Born in 1981, Ben Riley is an accomplished British artist based in Staffordshire. Music played a significant role in his journey to becoming a professional artist. Unlike their digital counterparts, the vinyl records utilized in Riley’s practice are a nature of their own. Appealing to the eye, the ear, and the touch, his completely vinyl portraits, broken down to fragments and dust, allow viewers to feel and visualize the vitality of pressed music which is so quickly being lost in the digital age.
Born in 1974 in Mexico, Hugo G. Urrutia is a multidisciplinary artist-designer, interested in the cross-pollination between art and architecture. His artwork challenges the notion of what constitutes a piece of art. A graduate and active member of the Architectural Association in the United Kingdom, Urrutia’s work creates a distinct spatiality located at the interstice of art and architecture. His work explores and uses technology for design and fabrication, with a sensitive and conscious reminder of the creativity of human endeavor.
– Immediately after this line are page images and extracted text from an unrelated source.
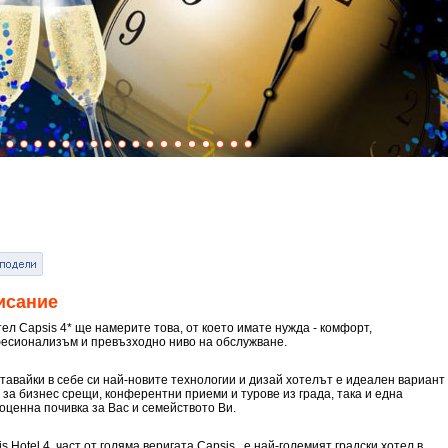
исание
ел Capsis 4* ще намерите това, от което имате нужда - комфорт,
есионализъм и превъзходно ниво на обслужване.
тавайки в себе си най-новите технологии и дизай хотелът е идеален вариант
о за бизнес срещи, конферентни приеми и турове из града, така и една
оценна почивка за Вас и семейството Ви.
s Hotel 4, част от голяма веригата Capsis,, е най-големият градски хотел в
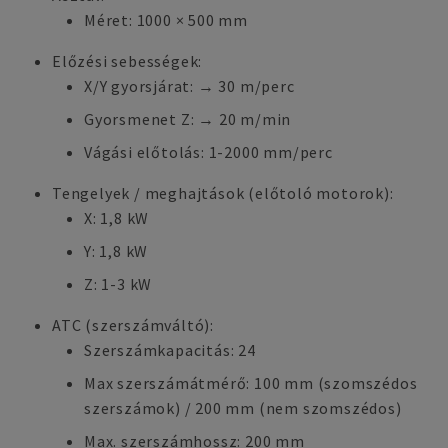
Méret: 1000 × 500 mm
Előzési sebességek:
X/Y gyorsjárat: → 30 m/perc
Gyorsmenet Z: → 20 m/min
Vágási előtolás: 1-2000 mm/perc
Tengelyek / meghajtások (előtoló motorok):
X: 1,8 kW
Y: 1,8 kW
Z: 1-3 kW
ATC (szerszámváltó):
Szerszámkapacitás: 24
Max szerszámátmérő: 100 mm (szomszédos
szerszámok) / 200 mm (nem szomszédos)
Max. szerszámhossz: 200 mm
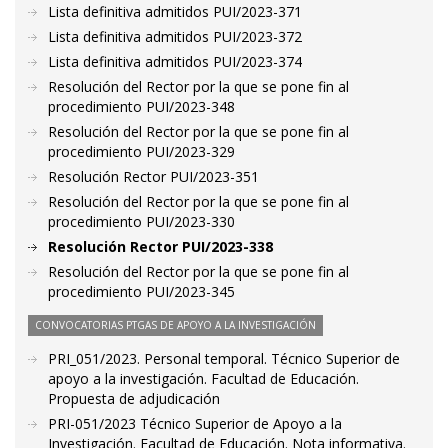
Lista definitiva admitidos PUI/2023-371
Lista definitiva admitidos PUI/2023-372
Lista definitiva admitidos PUI/2023-374
Resolución del Rector por la que se pone fin al
procedimiento PUI/2023-348
Resolución del Rector por la que se pone fin al
procedimiento PUI/2023-329
Resolución Rector PUI/2023-351
Resolución del Rector por la que se pone fin al
procedimiento PUI/2023-330
Resolución Rector PUI/2023-338
Resolución del Rector por la que se pone fin al
procedimiento PUI/2023-345
CONVOCATORIAS PTGAS DE APOYO A LA INVESTIGACIÓN
PRI_051/2023. Personal temporal. Técnico Superior de
apoyo a la investigación. Facultad de Educación.
Propuesta de adjudicación
PRI-051/2023 Técnico Superior de Apoyo a la
Investigación. Facultad de Educación. Nota informativa.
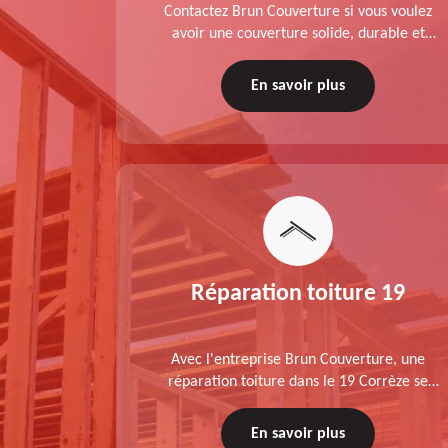
planche de
Contactez Brun Couverture si vous voulez
rèze est
avoir une couverture solide, durable et
sez Brun
performante. Couvreur zingueur charpentier
ratuit.
dans le 19 Corrèze, nos services de qualité
En savoir plus
sont accessibles au meilleur prix.
Réparation toiture 19
Avec l'entreprise Brun Couverture, une
réparation toiture dans le 19 Corrèze se
déroule conformément aux normes :
diagnostic au prélable, choix de la technique
En savoir plus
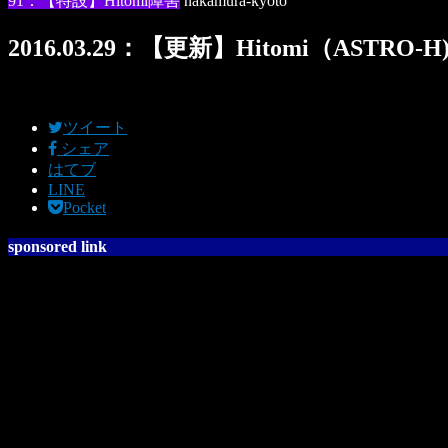
91：【特設】Hitomi障害
nakamura-kyoto
2016.03.29：【更新】Hitomi（ASTRO
ツイート
シェア
はてブ
LINE
Pocket
sponsored link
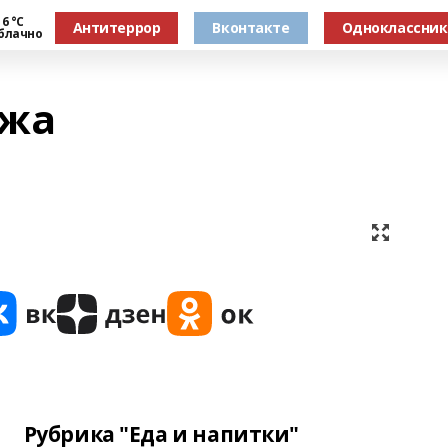
6 °С
Антитеррор
Вконтакте
Одноклассни
блачно
ажа
Рубрика "Еда и напитки"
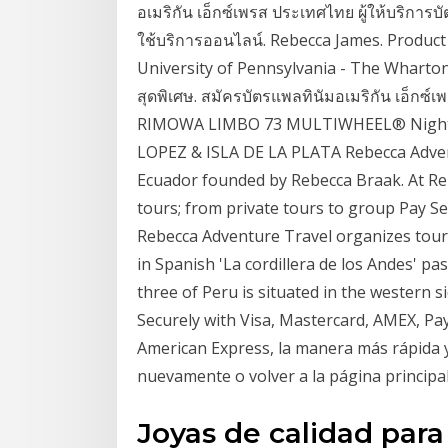
อเมริกัน เอ็กซ์เพรส ประเทศไทย ผู้ให้บริการบ
ใช้บริการออนไลน์. Rebecca James. Product
University of Pennsylvania - The Wharton
สุดพิเศษ. สมัครบัตรแพลทินัมอเมริกัน เอ็กซ์
RIMOWA LIMBO 73 MULTIWHEEL® Night 
LOPEZ & ISLA DE LA PLATA Rebecca Advent
Ecuador founded by Rebecca Braak. At Reb
tours; from private tours to group Pay S
Rebecca Adventure Travel organizes tours 
in Spanish 'La cordillera de los Andes' 
three of Peru is situated in the western si
Securely with Visa, Mastercard, AMEX, Pay
American Express, la manera más rápida y 
nuevamente o volver a la página principa
Joyas de calidad para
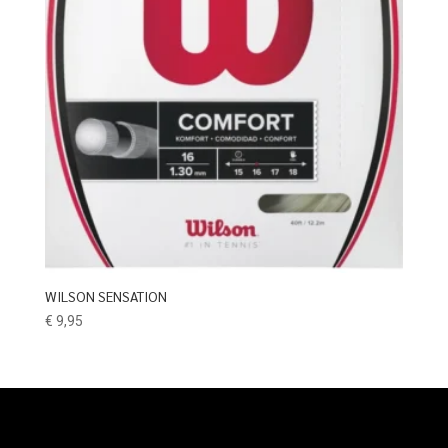
WILSON SENSATION
€
9,95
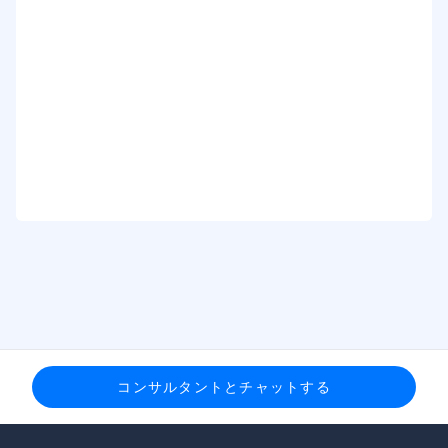
コンサルタントとチャットする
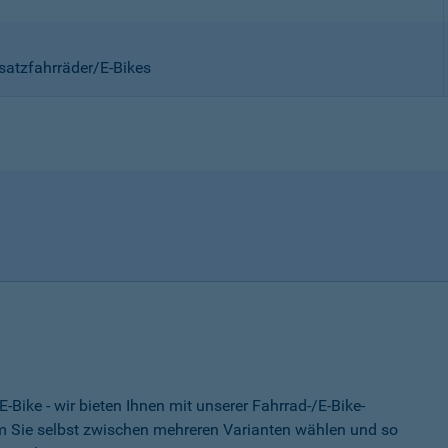
satzfahrräder/E-Bikes
-Bike - wir bieten Ihnen mit unserer Fahrrad-/E-Bike-
 Sie selbst zwischen mehreren Varianten wählen und so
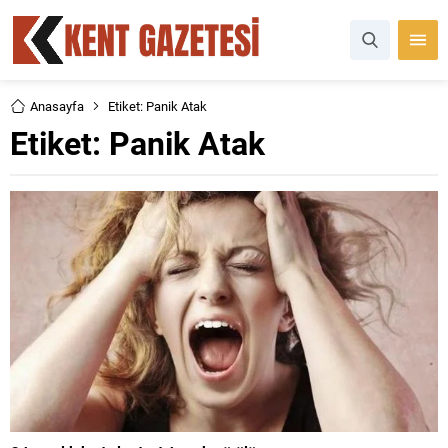
Anasayfa
Etiket: Panik Atak
Etiket:
Panik Atak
British artist Chris Wood uses a range of high and low-tech optical materials to harness patterns of light that suggest ephemeral glimpses of moments in the natural world. Her sculptures are simple arrangements creating kinetic patterns in response to the environments in which they are placed. The artist often uses a material called dichroic (meaning “two color”) glass, which was developed by NASA in the 1950s. Dichroic glass has a special optical coating meant to reflect certain wavelengths of light while letting others through.